Caso Marielle: Giniton Lages vai deixar chefia da Delegacia de Homicídios da Capital

O DIA apurou que a gota d’água para a saída de Lages foi uma reconstituição feita por ele e promotores do Ministério Público do Rio (MPRJ), no dia 26 de fevereiro, sem o conhecimento de seus superiores

Por RAFAEL NASCIMENTO

Chefe da Delegacia de Homicídios da Capital, Giniton Lages, na coletiva sobre as prisões dos suspeitos de executar Marielle Franco e Anderson
Chefe da Delegacia de Homicídios da Capital, Giniton Lages, na coletiva sobre as prisões dos suspeitos de executar Marielle Franco e Anderson -

Rio - O delegado Giniton Lages, titular da Delegacia de Homicídios (DH) da Capital e responsável por investigar a morte da vereadora Marielle Franco (Psol) e seu motorista Anderson Pedro Gomes, deverá deixar a chefia da especializada nas próximas semanas. Quem deverá assumir a titularidade da DH será o delegado Daniel Rosa, que hoje chefia a Delegacia de Homicídios da Baixada Fluminense (DHBF). Rosa já passou pela DH-Capital como delegado-adjunto.

O DIA apurou que a gota d’água para a saída de Lages foi uma reconstituição feita por ele e promotores do Ministério Público do Rio (MPRJ) no último dia 26 de fevereiro.
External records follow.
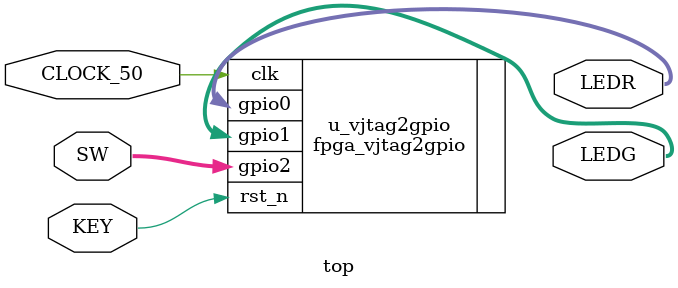
<source format=sv>

module top
(
    input         CLOCK_50,    // 50 MHz
    input         KEY,         // Used as RESET, low active

    output [15:0] LEDR,
    output [3:0]  LEDG,
    input  [15:0] SW
);

    fpga_vjtag2gpio u_vjtag2gpio(
        .clk    (CLOCK_50),
        .rst_n  (KEY),
        .gpio0  (LEDR),
        .gpio1  (LEDG),
        .gpio2  (SW)
    );


endmodule

</source>
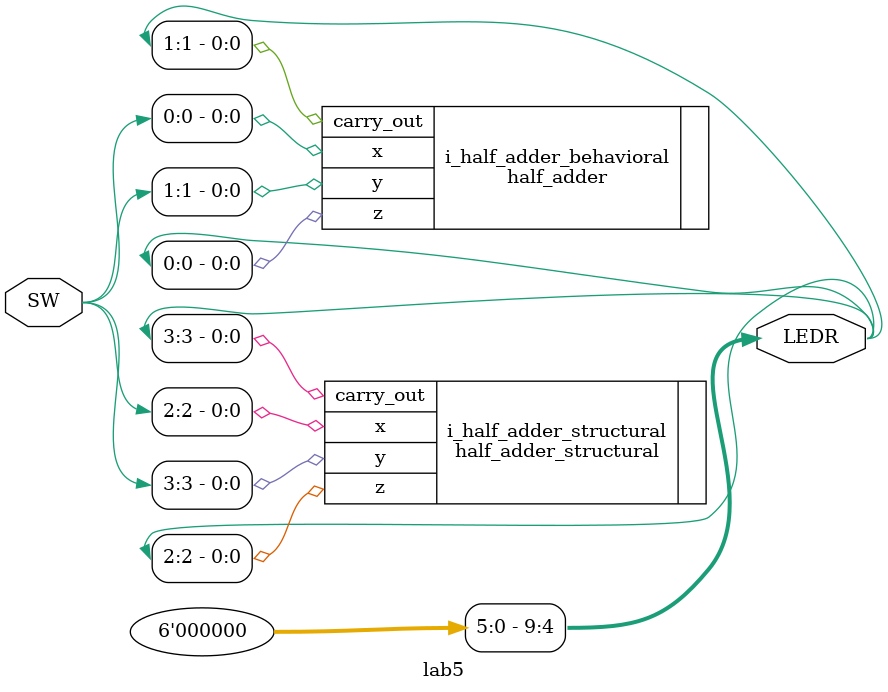
<source format=v>
module lab5
(
    input  [9:0] SW,
    output [9:0] LEDR
);

	half_adder i_half_adder_behavioral
    (
        .x        (SW[0]  ),
        .y        (SW[1]  ),
        .z        (LEDR[0]),
        .carry_out(LEDR[1])
    );
    
    half_adder_structural i_half_adder_structural
    (
        .x        ( SW[2]  ),
        .y        ( SW[3]  ),
        .z        ( LEDR[2]),
        .carry_out( LEDR[3])
    );
    
    assign LEDR[9:4] = 0;

endmodule

</source>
O delegado não teria informado a seus superiores sobre a reconstituição em frente à Casa das Pretas, na Rua dos Inválidos.

Além disso, segundo fontes da Polícia Civil, o delegado não estaria repassando informações sobre o caso à seus superiores e isso estaria irritando a alta cúpula da Polícia Civil.

O secretário da Polícia Civil, o delegado Marcus Vinícius Braga, inclusive, já estaria sabendo da retirada de Lages da DH-Capital.

Racha nas investigações

Como divulgou "O Globo", em dezembro, há alguns meses as duas promotorias decidiram investigar por conta própria a morte da parlamentar e de seu motorista. Isso teria gerado um mal-estar entre a Delegacia de Homicídios e o Ministério Público. Já houve diversas reuniões para que as arestas fossem aparadas. No entanto, as duas promotorias seguem irredutíveis.

Oficialmente, nem a Polícia Civil e nem o Ministério Público confirmam o racha. Extraoficialmente, fontes do MP dizem que a investigação paralela pegou até mesmo a instituição de surpresa e desencadeou uma briga interna. As duas promotorias responsáveis pelo caso mantêm sigilo sobre possíveis descobertas e se recusam a falar com a imprensa.

O delegado Antônio Ricardo Nunes, titular do Departamento Geral de Homicídios e Proteção à Pessoa (DGHPP), foi procurado pela reportagem. Nunes afirmou desconhecer e fato e salientou a seriedade e o comprometimento de Giniton Lages na investigação.